Auslöser der Kelly-Affäre verlässt Rundfunkanstalt

BBC-Reporter Gilligan reicht Kündigung ein

Bei der BBC geht nach Generaldiraktor Dyke und Vorstandschef Davies geht nun der Reporter Andrew Gilligan. Er hatte den umstrittenen Bericht über angeblich aufgebauschtes Geheimdienstmaterial zu Irak verfasst.

HB BERLIN. Der Auslöser der so genannten Kelly-Affäre, der BBC-Reporter Andrew Gilligan, hat bei seinem Sender gekündigt.

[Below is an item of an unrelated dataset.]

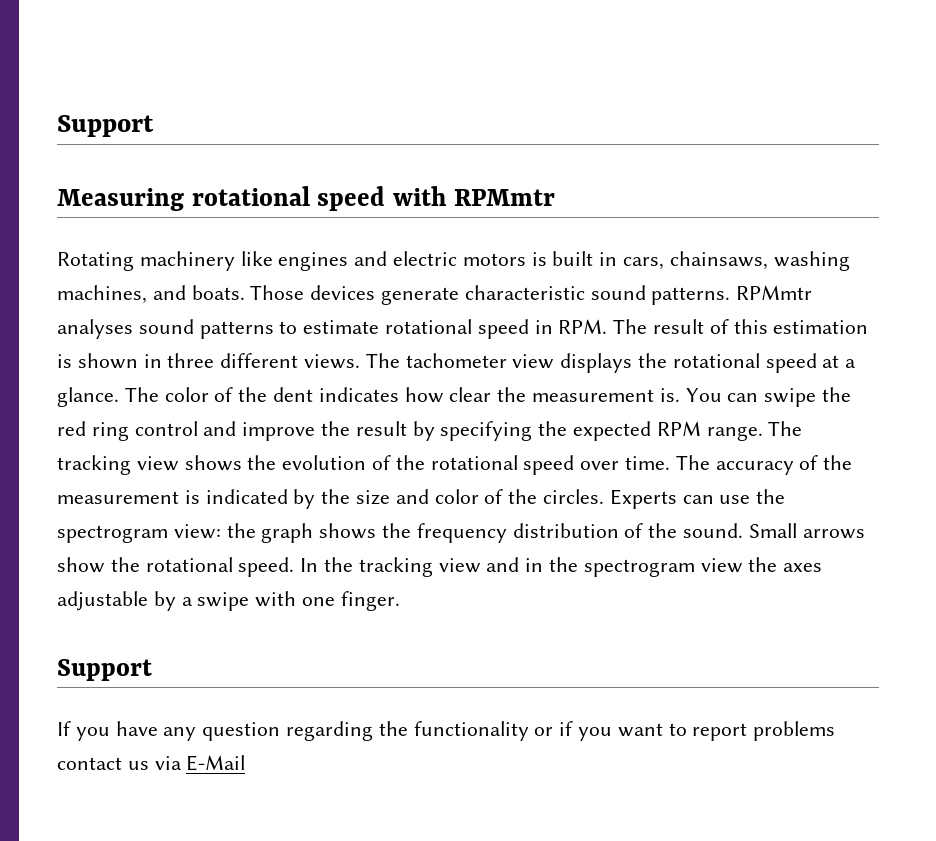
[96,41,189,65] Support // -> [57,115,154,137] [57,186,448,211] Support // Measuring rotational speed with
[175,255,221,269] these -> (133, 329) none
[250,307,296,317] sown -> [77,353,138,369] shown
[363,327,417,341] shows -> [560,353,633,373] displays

Das teilte er am Freitagabend in einer Erklärung an die britische Nachrichtenagentur Press Association mit. Sein Radiobericht, in dem er behauptet hatte, die Regierung habe ein Irak-Dossier mit unseriösem Geheimdienstmaterial aufgebauscht, sei teilweise falsch gewesen, räumte Gilligan zugleich ein.

Der 35-Jährige hob hervor, dass er auf eigene Initiative gehe. «Ich liebe die BBC und ich gehe, weil ich sie schützen will», erklärte der Reporter. Er akzeptiere seinen Teil an der Krise der Rundfunkanstalt. Zugleich übte Gilligan heftige Kritik an dem Untersuchungsbericht von Lordrichter Brian Hutton, der am Mittwoch veröffentlicht worden war. Darin hatte Hutton der BBC im Zusammenhang mit dem Selbstmord des Waffenexperten David Kelly schwere Vorwürfe gamacht. Kelly wurde als Gilligans Informant bekannt. Er nahm sich wenig später das Leben.

Gilligan erläuterte, wenn Hutton die ihm vorliegenden Beweise «fair» ausgewertet hätte, wäre er zu dem Schluss gekommen, dass «der Großteil» seines Radioberichts richtig gewesen sei. Hutton hatte der BBC vorgeworfen, sie habe die britische Regierung mit «nicht fundierter» Berichterstattung in Misskredit gebracht. Als Konsequenz aus der Affäre war am Mittwoch bereits der BBC-Verwaltungsratschef Gavyn Davies zurückgetreten; einen Tag später folgte Generaldirektor Greg Dyke.